▸ What is required
Below are the records; extract from them the line containing "SAN GIORGIO A CREMANO" to the line containing "tentativa de homicido em salto", both lines included, exactly and with no pictures.

Start of Task data

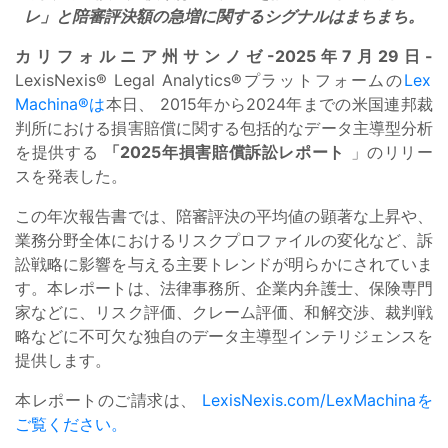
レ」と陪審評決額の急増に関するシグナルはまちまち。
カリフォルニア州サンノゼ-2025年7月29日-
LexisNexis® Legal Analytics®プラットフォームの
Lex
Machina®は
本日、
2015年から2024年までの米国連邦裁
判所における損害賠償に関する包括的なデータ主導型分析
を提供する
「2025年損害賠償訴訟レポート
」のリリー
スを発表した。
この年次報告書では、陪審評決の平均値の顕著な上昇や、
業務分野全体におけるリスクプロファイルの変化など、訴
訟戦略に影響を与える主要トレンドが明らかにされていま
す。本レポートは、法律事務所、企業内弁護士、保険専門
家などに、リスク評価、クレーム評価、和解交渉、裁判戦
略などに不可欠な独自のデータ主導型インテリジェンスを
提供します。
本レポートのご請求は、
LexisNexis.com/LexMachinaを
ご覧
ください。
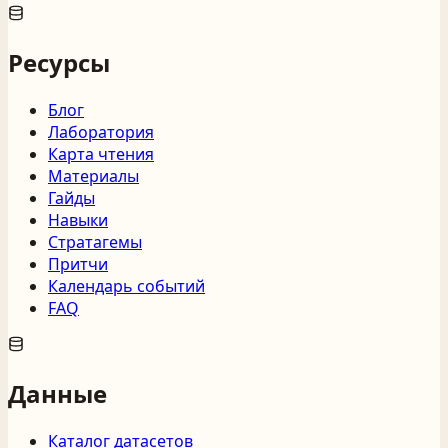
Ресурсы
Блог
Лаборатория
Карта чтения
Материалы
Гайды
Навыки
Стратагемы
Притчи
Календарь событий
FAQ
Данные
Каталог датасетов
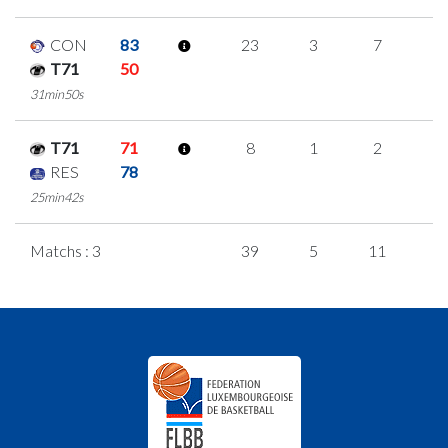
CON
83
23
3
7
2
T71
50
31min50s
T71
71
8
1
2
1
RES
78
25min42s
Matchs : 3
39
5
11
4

End of Task data
Start of Task data

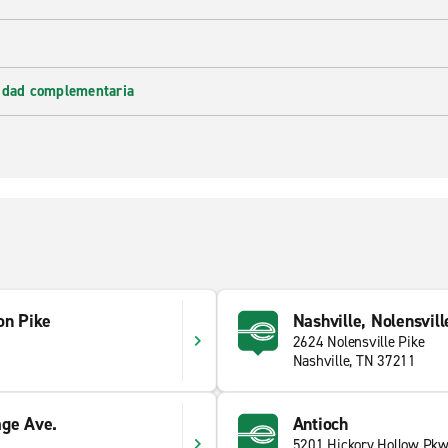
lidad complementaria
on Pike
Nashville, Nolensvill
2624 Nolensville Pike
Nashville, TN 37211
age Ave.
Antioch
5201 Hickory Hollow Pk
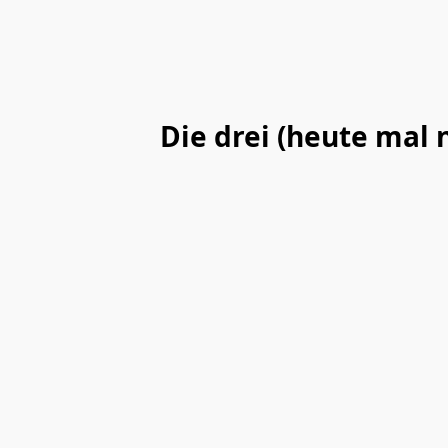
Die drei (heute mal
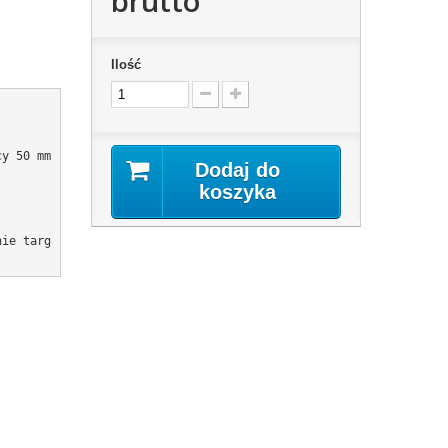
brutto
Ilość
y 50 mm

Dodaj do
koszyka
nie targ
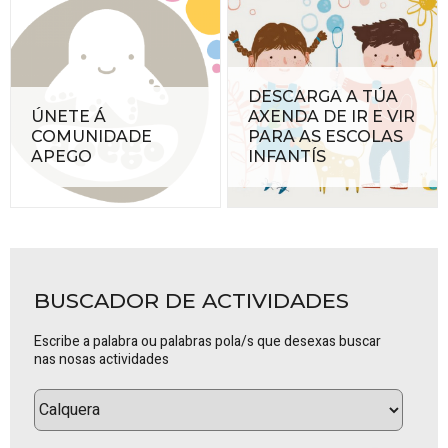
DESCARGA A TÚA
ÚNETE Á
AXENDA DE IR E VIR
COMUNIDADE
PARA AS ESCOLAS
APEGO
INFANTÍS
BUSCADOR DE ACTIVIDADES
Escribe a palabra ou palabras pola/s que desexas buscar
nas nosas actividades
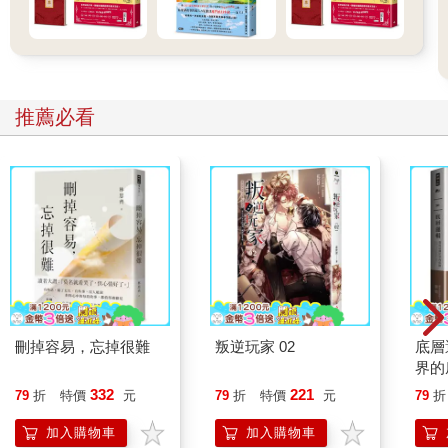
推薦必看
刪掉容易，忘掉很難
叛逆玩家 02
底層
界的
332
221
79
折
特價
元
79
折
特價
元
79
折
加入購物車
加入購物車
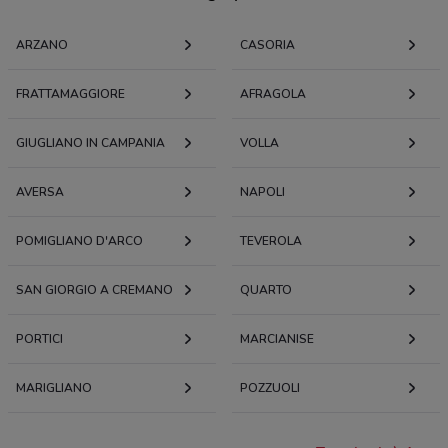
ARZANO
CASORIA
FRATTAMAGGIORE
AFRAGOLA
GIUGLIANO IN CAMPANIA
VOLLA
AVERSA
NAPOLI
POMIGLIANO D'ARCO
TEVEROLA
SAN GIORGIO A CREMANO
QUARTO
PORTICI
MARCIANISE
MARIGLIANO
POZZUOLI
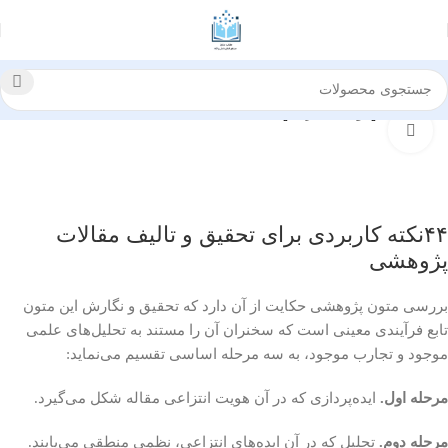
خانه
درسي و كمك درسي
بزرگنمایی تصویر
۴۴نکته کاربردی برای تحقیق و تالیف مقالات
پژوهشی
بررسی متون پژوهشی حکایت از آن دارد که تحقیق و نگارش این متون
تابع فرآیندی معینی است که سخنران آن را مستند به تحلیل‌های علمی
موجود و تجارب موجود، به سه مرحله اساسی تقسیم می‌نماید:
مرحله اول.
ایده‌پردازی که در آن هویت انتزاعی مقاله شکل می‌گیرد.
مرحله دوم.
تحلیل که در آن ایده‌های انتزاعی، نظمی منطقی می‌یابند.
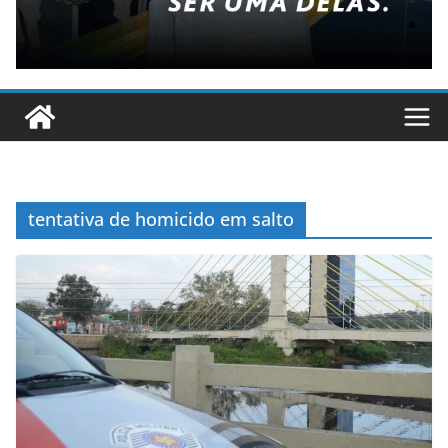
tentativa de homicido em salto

End of Task data
Start of Task data

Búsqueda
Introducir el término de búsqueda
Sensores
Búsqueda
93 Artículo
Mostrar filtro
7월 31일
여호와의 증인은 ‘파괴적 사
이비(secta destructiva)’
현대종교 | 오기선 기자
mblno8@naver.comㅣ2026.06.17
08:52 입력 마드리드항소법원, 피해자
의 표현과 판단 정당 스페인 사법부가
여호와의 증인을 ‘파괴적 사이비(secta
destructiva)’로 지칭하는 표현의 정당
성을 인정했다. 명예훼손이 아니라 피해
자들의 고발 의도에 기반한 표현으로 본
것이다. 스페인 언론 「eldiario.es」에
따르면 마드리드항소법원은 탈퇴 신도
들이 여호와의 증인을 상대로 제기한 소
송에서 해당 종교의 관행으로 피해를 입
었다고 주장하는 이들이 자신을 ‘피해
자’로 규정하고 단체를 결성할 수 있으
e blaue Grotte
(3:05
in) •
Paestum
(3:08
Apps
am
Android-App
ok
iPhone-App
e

End of Task data

▸ Task solution
SAN GIORGIO A CREMANO
QUARTO
PORTICI
MARCIANISE
MARIGLIANO
POZZUOLI
خانه
درسي و كمك درسي
بزرگنمایی تصویر
۴۴نکته کاربردی برای تحقیق و تالیف مقالات
پژوهشی
بررسی متون پژوهشی حکایت از آن دارد که تحقیق و نگارش این متون
تابع فرآیندی معینی است که سخنران آن را مستند به تحلیل‌های علمی
موجود و تجارب موجود، به سه مرحله اساسی تقسیم می‌نماید:
مرحله اول.
ایده‌پردازی که در آن هویت انتزاعی مقاله شکل می‌گیرد.
مرحله دوم.
تحلیل که در آن ایده‌های انتزاعی، نظمی منطقی می‌یابند.
tentativa de homicido em salto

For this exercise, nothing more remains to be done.